The Curse of Perfectionism

Seinen er en levende vannåre gjennom Paris

I used to believe in perfectionism. Nothing could ever be good enough. And, yes, whatever I did was pretty good. But what I didn’t realize back then is how limiting the need for everything to be perfect was for my creativity. I started to push the threshold so sky high that it was impossible to reach it. So instead of reaching for the sky, I inhibited myself and didn’t even get up above the ground. My creativity stagnated. I didn’t create because I felt it wouldn’t be good enough anyway.

Perfectionism can be a curse. It can immobilize yourself and it can make what should be fun and exciting to do – like creative endeavours – into a stressful chore. The result may be that you are sabotaging yourself by raising the standards unrealistically high. You may make yourself captive to judgments of others or, even more likely, to your own relentless self-evaluation. In the end there is no joy left in the process because there is so much pressure, comparison, judgment, and unrealistic thinking involved. Even when something is well received by others, you still feel that’s not good enough. You focus almost exclusively on what is wrong, ignoring what is going right. What more is you inhibit yourself from playing and experimenting – and thus from developing yourself. Instead of become better at what you do, you become worse, – quite the opposite of your intentions.

I used to think that I’d rather do three things only – and do them perfect, than do one hundred things with only ten of them being right. Today I see that ten is more than three, even when I by then have produced ninety «failures» to get to those ten. What more is – which I didn’t realize back then – is that «failures» are only failures if I let them be so. In fact they are a springboard to success. Everything that doesn’t work out the way you have wanted it, is nothing but part of the learning process. If you can leave your pride behind, every «failure» is actually a step in the right direction – one that makes you better and more resilient. In addition, mistakes can even become a new way of seeing your work, an inspiration to do things in a different way. Then suddenly, «failures» aren’t mistakes any more, but actually accomplishments of their own right.

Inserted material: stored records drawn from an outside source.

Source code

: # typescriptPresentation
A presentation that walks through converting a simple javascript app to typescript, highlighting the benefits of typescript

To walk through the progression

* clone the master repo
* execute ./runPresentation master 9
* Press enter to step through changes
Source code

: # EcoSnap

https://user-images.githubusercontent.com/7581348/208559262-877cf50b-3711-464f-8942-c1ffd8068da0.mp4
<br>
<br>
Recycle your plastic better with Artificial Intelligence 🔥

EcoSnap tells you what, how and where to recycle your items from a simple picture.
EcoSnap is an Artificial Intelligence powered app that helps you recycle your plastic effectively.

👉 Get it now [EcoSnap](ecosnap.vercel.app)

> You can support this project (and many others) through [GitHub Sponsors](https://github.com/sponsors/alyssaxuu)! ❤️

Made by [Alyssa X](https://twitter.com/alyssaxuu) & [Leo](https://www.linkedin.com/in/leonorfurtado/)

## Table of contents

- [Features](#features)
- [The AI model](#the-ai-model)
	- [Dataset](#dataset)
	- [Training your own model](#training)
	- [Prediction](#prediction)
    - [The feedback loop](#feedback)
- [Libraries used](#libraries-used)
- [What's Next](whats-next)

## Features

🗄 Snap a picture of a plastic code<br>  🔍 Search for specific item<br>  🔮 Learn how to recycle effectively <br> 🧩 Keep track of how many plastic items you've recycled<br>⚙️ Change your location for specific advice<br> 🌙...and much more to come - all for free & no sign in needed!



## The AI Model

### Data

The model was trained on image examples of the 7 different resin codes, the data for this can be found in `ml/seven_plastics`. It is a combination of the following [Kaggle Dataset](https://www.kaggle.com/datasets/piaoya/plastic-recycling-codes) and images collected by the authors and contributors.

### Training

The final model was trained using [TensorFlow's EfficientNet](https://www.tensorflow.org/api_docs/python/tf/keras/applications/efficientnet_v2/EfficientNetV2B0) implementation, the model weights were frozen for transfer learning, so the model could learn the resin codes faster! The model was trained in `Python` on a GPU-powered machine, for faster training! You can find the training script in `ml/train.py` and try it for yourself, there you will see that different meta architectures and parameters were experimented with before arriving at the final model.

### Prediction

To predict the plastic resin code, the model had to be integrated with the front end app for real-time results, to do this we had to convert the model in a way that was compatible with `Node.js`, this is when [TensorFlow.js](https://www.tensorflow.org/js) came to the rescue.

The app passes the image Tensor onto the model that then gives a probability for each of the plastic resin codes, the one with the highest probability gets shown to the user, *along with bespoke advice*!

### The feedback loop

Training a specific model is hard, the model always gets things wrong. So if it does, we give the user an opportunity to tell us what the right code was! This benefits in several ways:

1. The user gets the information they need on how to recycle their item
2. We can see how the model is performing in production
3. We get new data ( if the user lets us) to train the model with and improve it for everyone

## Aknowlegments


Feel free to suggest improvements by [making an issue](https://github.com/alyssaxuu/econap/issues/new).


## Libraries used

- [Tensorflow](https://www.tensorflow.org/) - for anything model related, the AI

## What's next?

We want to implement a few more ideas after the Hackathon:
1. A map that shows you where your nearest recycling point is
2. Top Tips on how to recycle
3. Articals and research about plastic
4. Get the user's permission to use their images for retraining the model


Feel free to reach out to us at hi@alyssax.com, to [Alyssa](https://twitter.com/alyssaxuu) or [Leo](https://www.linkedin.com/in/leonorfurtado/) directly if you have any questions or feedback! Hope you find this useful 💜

In her book The Muse Is In, Jill Badonsky writes: «Get real. Being perfect just isn’t possible within the realm of being human and those who strive to be perfect often sacrifice joy in the process. If you strive for “amazing” but let go of expectations and are happy with whatever results you reap, then you’re on a healthier and more realistic path.»

So relax your expectations, in fact, purposely lower them so low that you can feel excitedly naughty about showing up to perform you work with reckless abandon. Let the creative process – wherever it brings you – be the reason and motivation in itself. And why not consciously try to produce «bad» work? You will be surprised how genuine and good the result will be, when you let go of the curse of perfectionism. In many ways it’s just like any relationship; if you expect it to be perfect, if you expect your love one to be perfect, you are on a path to disappointment. Take it as it come, be open-minded, let go of expectations, be yourself, and love – and creativity – will flourish.